* **Provided material**

┌──

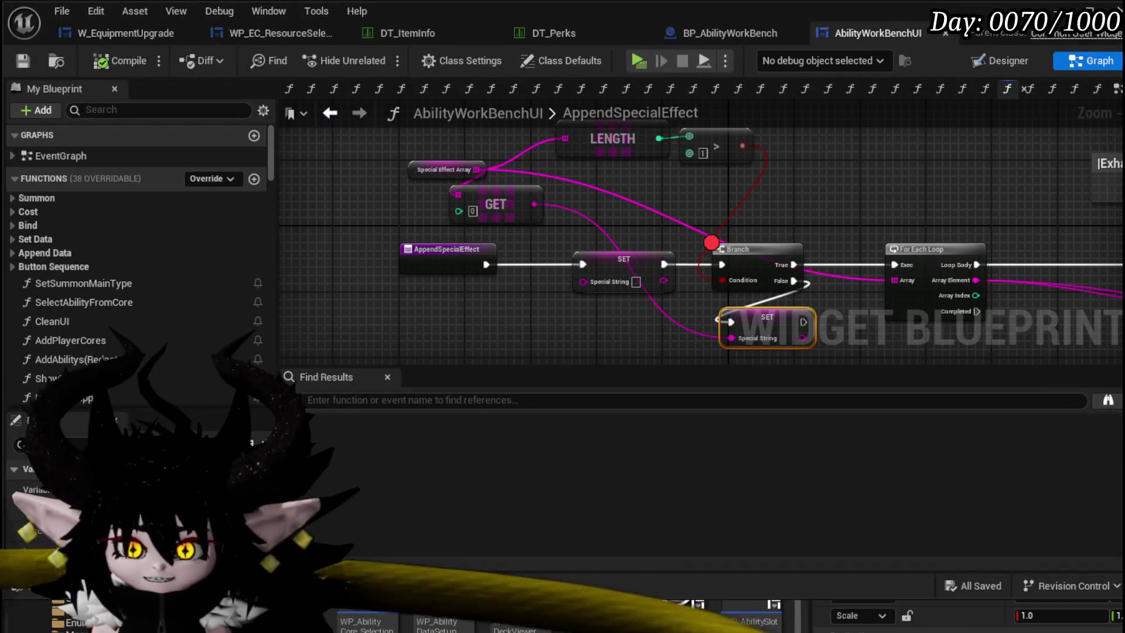
{"action": "key", "text": "ctrl+s"}
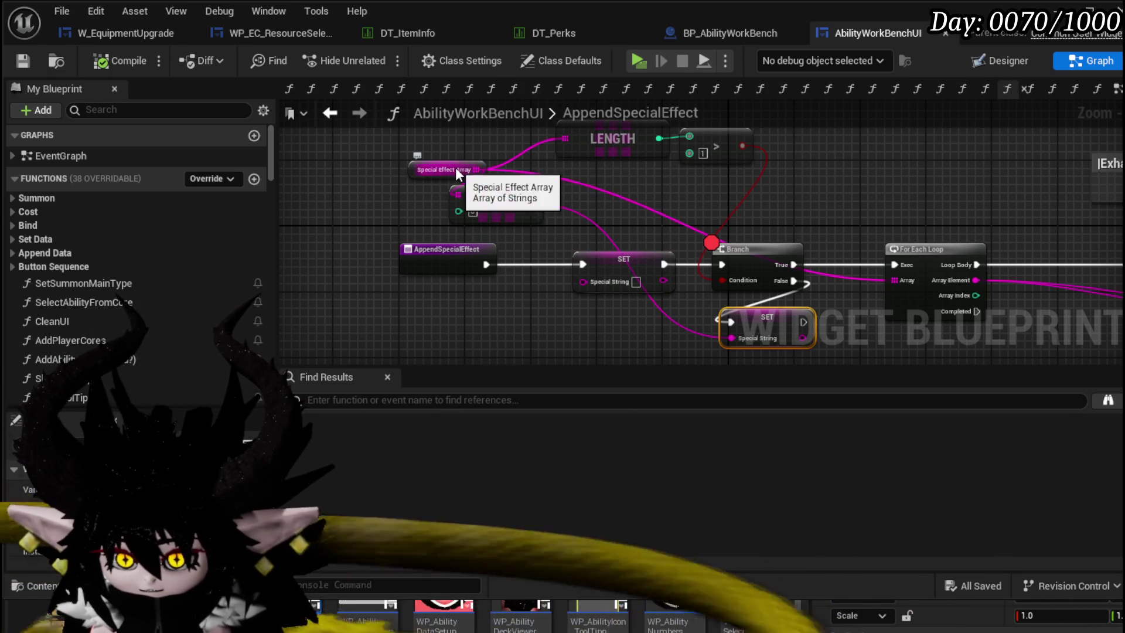
- Review the full AppendSpecialEffect graph and save the AbilityWorkBenchUI blueprint
{"action": "mouse_move", "coordinate": [456, 197]}
{"action": "left_mouse_down"}
{"action": "mouse_move", "coordinate": [534, 261]}
{"action": "mouse_move", "coordinate": [352, 185]}
{"action": "left_mouse_up"}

└──

* **Problem requirements**
A picture-free version of all the records, repeated exactly, is what to return.

* **Answer to this task**
{"action": "key", "text": "ctrl+s"}
- Review the full AppendSpecialEffect graph and save the AbilityWorkBenchUI blueprint
{"action": "mouse_move", "coordinate": [456, 197]}
{"action": "left_mouse_down"}
{"action": "mouse_move", "coordinate": [534, 261]}
{"action": "mouse_move", "coordinate": [352, 185]}
{"action": "left_mouse_up"}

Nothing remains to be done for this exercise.